■ Direction
Repeat every line of the items below without changing anything.

■ Exercise materials

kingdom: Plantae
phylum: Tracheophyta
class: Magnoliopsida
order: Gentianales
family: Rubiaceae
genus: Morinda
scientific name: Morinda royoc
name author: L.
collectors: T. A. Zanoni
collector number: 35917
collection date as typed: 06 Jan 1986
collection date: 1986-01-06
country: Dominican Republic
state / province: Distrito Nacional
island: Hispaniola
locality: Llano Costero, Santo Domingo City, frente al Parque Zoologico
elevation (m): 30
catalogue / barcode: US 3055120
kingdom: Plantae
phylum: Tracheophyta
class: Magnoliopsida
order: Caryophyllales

■ Response
kingdom: Plantae
phylum: Tracheophyta
class: Magnoliopsida
order: Gentianales
family: Rubiaceae
genus: Morinda
scientific name: Morinda royoc
name author: L.
collectors: T. A. Zanoni
collector number: 35917
collection date as typed: 06 Jan 1986
collection date: 1986-01-06
country: Dominican Republic
state / province: Distrito Nacional
island: Hispaniola
locality: Llano Costero, Santo Domingo City, frente al Parque Zoologico
elevation (m): 30
catalogue / barcode: US 3055120
kingdom: Plantae
phylum: Tracheophyta
class: Magnoliopsida
order: Caryophyllales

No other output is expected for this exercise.